La patience du franc-tireur, Arturo Pérez-Reverte, Editions du Seuil – Un roman facile et agréable

ReverteMa critique sur Babelio : Lex, Alejandra Varela, jeune spécialiste de l’art urbain, est chargée par un éditeur de retrouver Sniper, graffeur célèbre vivant dans l’anonymat. L’objectif est de publier une rétrospective de l’oeuvre de l’artiste et d’organiser une grande exposition. L’enquête mènera la jeune femme de Madrid à Lisbonne, Vérone et Naples, remontant la piste de Sniper dans le monde des artistes urbains. Graffeur radical, Sniper a indirectement provoqué la mort du fils du richissime Lorenzo Biscarruès, qui rêve de se venger. De chasseur, Lex devient le gibier, traqué par les sbires de Biscarruès.

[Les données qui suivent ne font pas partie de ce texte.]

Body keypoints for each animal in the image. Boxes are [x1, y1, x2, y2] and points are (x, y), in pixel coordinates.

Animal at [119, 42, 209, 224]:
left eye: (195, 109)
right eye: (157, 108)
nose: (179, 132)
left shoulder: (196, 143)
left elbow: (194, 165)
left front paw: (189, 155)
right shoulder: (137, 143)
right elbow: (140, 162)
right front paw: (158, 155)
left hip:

A travers ce roman, Pérez-Reverte nous fait découvrir le monde du graffiti, plus généralement de l’art urbain, qui se veut en rupture avec les autres arts visuels, mais finit souvent par les rejoindre…

Reverte

Il nous montre également que vouloir rester actif, ici dans le monde du graffiti, mais ce pourrait être un autre, tout en gardant une forme d’anonymat, à l’ère de la communication et d’Internet, est une utopie. Tôt ou tard des pistes s’ouvriront pour remonter jusqu’à vous.

Le livre est également une interrogation sur l’art graphique : qu’est-ce qui fait sa valeur ? Les artistes ou les marchands ?

L’auteur cache à merveille les motivations secrètes de ses héros. Qui est Sniper, un vrai artiste radical en rupture de société ou ne cherche t’il qu’à faire monter sa cote par des coups d’éclat ? Quelles sont les motivations réelles de Lex ? Il n’y a guère que Biscarruès qui soit totalement transparent dans ses objectifs, sinon dans ses méthodes…

Un bon roman, facile et agréable à lire, qui nous apprend beaucoup de choses sur le monde du graffiti.